Any other type is assumed to be a user defined type, and its default storage type will be BinaryCustom, to make sure a novice user will have no trouble working with it. Setting it to Object would required the user to provide the space with an equivalent POJO class, so the space would be able to store it, and this is something most .NET users don’t care about. Setting it to Binary might provide faster result, but it have some limitations (e.g. complex object graphs which contains the same object twice, or cycles).

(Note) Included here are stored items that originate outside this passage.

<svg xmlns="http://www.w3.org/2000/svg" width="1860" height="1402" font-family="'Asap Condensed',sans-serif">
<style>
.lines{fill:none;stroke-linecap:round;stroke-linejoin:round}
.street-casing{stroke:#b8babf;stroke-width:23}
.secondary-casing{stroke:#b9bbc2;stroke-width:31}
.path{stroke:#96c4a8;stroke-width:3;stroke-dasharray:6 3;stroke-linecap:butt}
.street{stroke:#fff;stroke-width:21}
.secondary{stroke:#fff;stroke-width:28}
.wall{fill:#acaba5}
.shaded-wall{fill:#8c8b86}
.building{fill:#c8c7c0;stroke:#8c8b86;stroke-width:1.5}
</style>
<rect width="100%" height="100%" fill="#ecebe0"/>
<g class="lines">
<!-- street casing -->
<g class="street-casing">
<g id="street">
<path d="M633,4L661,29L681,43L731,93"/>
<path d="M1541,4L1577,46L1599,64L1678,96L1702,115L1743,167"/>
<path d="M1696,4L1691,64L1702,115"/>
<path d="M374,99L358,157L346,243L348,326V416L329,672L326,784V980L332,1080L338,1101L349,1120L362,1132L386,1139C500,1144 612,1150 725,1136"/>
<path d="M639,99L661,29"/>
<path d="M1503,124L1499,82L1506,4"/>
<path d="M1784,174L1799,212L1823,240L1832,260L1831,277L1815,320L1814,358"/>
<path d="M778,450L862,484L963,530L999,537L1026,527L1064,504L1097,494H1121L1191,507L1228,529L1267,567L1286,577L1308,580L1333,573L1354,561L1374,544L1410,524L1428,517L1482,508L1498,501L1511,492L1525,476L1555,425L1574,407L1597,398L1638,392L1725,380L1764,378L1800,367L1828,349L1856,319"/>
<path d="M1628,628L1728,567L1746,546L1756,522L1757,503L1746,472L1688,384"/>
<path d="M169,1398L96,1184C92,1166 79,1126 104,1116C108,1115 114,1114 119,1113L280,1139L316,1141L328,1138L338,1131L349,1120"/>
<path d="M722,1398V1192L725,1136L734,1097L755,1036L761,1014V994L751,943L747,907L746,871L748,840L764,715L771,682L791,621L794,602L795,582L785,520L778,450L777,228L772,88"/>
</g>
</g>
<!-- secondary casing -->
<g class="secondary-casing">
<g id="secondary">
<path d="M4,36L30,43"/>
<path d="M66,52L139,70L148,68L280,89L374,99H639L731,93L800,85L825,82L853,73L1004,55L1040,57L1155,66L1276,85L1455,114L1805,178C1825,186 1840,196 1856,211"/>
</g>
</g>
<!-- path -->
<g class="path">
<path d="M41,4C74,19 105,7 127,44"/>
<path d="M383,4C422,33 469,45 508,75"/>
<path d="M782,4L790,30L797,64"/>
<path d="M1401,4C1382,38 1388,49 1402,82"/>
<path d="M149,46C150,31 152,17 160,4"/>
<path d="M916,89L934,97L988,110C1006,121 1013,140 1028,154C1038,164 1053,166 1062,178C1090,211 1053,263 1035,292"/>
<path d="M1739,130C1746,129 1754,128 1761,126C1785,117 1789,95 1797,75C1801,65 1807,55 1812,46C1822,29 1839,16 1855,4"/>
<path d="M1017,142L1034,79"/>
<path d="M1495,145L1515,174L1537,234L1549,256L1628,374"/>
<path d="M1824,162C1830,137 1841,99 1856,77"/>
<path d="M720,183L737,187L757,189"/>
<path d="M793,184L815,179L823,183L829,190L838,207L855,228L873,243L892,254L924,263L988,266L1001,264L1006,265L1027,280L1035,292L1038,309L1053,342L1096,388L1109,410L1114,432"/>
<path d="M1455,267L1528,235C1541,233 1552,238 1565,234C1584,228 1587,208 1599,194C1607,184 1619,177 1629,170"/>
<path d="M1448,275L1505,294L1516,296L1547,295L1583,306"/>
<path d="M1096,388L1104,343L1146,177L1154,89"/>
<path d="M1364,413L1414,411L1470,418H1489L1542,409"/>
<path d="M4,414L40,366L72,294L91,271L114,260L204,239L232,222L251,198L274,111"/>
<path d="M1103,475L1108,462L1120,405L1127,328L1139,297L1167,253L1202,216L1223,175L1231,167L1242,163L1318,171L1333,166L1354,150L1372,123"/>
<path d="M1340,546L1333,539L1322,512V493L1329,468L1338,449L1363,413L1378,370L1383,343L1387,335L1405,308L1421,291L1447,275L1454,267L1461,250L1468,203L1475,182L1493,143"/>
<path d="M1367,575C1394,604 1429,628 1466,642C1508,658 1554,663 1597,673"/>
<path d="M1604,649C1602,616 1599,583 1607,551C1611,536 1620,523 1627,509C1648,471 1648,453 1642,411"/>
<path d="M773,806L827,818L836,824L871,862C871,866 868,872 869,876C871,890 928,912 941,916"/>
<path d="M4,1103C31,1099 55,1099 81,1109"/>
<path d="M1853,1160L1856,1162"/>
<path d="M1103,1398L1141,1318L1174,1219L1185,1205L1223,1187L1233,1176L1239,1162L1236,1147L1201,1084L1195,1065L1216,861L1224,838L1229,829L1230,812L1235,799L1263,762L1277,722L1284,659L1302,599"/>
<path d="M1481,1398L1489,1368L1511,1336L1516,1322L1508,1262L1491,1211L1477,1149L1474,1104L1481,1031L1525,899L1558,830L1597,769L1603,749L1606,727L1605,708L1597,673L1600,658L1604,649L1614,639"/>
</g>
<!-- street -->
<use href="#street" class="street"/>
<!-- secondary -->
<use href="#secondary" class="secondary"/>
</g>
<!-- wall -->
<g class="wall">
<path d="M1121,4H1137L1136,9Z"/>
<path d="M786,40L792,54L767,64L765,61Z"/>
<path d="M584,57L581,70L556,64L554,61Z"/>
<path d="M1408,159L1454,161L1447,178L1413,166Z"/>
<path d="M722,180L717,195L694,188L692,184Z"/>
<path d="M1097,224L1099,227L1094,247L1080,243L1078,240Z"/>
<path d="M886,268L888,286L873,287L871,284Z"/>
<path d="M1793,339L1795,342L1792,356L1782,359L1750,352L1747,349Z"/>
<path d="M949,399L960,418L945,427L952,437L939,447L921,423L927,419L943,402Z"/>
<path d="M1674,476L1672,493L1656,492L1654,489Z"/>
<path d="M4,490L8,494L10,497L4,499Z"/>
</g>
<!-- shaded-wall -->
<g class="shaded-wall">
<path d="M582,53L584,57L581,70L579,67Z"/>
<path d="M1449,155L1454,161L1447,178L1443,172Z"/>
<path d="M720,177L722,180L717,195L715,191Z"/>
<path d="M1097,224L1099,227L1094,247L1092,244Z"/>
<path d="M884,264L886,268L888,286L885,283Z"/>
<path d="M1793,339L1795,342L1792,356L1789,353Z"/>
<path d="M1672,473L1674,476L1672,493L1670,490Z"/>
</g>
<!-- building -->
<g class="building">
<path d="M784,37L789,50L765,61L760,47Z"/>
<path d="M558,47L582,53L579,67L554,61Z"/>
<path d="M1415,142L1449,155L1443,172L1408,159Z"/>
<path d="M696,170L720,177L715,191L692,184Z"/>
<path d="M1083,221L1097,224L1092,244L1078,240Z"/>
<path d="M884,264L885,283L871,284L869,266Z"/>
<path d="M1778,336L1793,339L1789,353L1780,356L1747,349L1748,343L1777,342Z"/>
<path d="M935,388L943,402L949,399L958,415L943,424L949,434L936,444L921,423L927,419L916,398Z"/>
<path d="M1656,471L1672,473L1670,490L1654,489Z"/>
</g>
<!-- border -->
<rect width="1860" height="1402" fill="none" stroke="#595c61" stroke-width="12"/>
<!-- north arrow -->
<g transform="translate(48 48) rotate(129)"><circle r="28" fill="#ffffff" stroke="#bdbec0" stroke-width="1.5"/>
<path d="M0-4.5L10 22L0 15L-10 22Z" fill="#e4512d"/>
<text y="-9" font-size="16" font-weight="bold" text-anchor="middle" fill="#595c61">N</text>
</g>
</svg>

Performance Considerations

  • Binary is supposed to be the fastest (almost) always, because the server side doesn’t need to deserialize/serialize on write/read.
  • BinaryCustom is somewhat slower in most cases than Binary, because PBS serialization is faster and more efficient than .NET default serialization, since .NET serialization is more generic and needs to take into account stuff that we don’t (for example: we only serialize metadata on the first time, .NET does it every time…). However, on the space side, the data is still stored as a blob.
  • Object and Document serialization is usually the slowest because the space have to fully deserialize the blob and reconstruct the pojo or the document.

Note that for common primitive types (int, string, DateTime, etc.) these performance diffs are negligible (if at all), and there’s no sense in changing the default from object. As the property’s payload gets bigger, it makes more sense to start tweaking it’s storage type.